Babe and I ate Thanksgiving dinner with my son and his kids and also my ex-husband and ex-husband's new wife. Are we the picture of modern family or what?
After swallowing a mouthful of turkey and dressing, I said, "WalMart's got Cuisinart Handichoppers for five bucks on Black Friday. I'm going to buy a few for Christmas gifts."
My son the lawyer, stared at me like I needed a brain transplant.
"Mom, are you nuts? Don't even think of going to WalMart on Black Friday."
The grandkids from hell giggled. My son stared at me. "Do you have a death wish?"
"I most certainly do not," I quipped while the grandkids laughed even louder. "I have a wish to buy Cuisinart food choppers and I'm gonna."
He cleared his throat as though practicing his judicial expression. (He'll make a scary judge one of these days.)
"I'm handling a law suit right now brought on from last year's Black Friday sale. The poor woman got crushed and wound up in the hospital with multiple head wounds and a gunshot to her foot."

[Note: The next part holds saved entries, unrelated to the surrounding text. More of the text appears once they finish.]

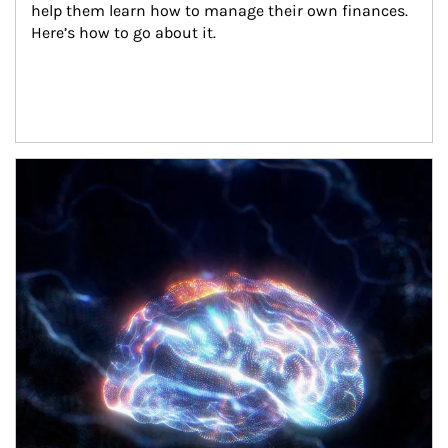
help them learn how to manage their own finances. 
Here’s how to go about it.
Article Image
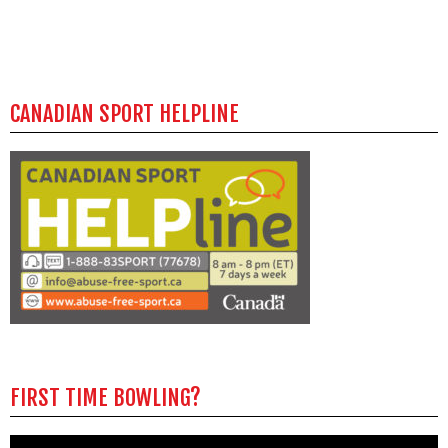
CANADIAN SPORT HELPLINE
FIRST TIME BOWLING?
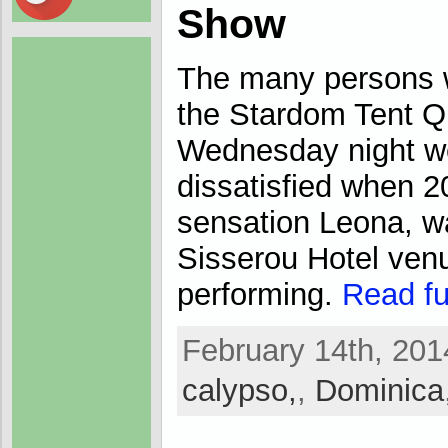
Show
The many persons 
the Stardom Tent 
Wednesday night we
dissatisfied when 
sensation Leona, wa
Sisserou Hotel ven
performing.
Read ful
February 14th, 201
calypso,
,
Dominica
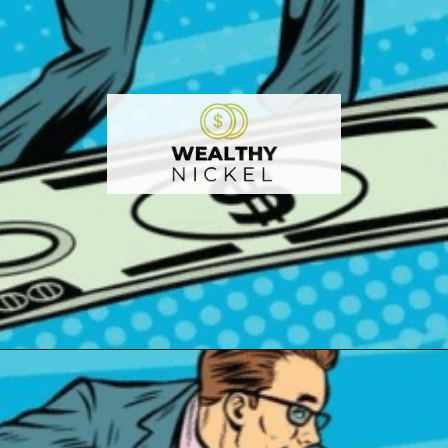
Opening
https://wealthynickel.com/best-investment-apps/?utm_source=discover&utm_medium=organic&utm_campaign=web_story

"She must have wanted a food chopper even worse than I do."
"Mom! These so-called sales inspire barbarity in people. Stores stock only a few advertised items and once they're gone, they're gone. Black Friday is just another word for stampede."
My eyebrows knitted together to form a big punctuation mark while I strained my brain to remember how many little choppers were on the shelf when I scoped them out. I saw four on Tuesday, but assumed the Wally World Worker Bees planned to restock before Friday.
"Tell me something son, did the nice folks slaving away at WalMart at least send her flowers? I think they should have, don't you?"
He gave me a look that said, I am pretty sure you did not mean to ask that stupid question, so except for this scary look I'm throwing your way, my lips are sealed.
Batting my eyelids, I tried to think of a way to move the conversation as far away from the subject of Black Friday as possible.
"Back in the day," I began, "the word crush meant something far different than it does today. It had nothing to do with holiday bargain shopping.
"Like, I had a crush on Paul Newman after sitting through his first movie fifteen times. Lucky for me, stalking wasn't an issue then, not that I was stalking him mind you, unless writing him letters every day begging him to divorce Joanne and marry me, qualifies."
Six pairs of drooping eyelids at the Thanksgiving table screamed Tryptophan Overdose.
"On prom night, I was afraid my orchid corsage, pinned to the left strap of my blue tulle formal gown would get crushed if I wore a coat over it. So what I remember most about my prom night is that I was so freakin' cold my skin came close to matching the color of my gown."
"What's a tulle?" asked one of the grandkids from hell.
"Some girl thing," his brother replied in a sleepy monotone.
"I decided to pin the orchid on my wrist so that when my date and I were dancing, it wouldn't, well, you know."
Babe looked at me like I needed serious therapy. "Crush your freakin' corsage," he finished the sentence and then rolled his eyes.
"Score one for Babe," I chirped. Heartened that nobody had yet fallen headlong into the sweet potato soufflé, I kept tripping down the road back to the Fab Fifties.
"Back then, the style was to wear five crinoline petticoats underneath a full skirt and starched stiff as a, uh, as a board. It took a lot of planning to avoid crushing them when sitting down for too long."
I saw that only one pair of droopy lids had made it to Siesta City, so the ol' wordsmith in me kept pulling crushing examples from my memory bank.
"After a few months when Paul Newman had not written me back, I had to admit he was not interested in divorce or remarriage. Well, you can imagine: I was totally crushed."
Fueled by boredom and candied yams churning in their overfilled, flatulent bellies, they fled the table en masse and tried to get through the small door at the same time. Alas, they crushed each other like leftover Christmas cookie crumbs.
The mass family exodus was a crushing blow to my ego.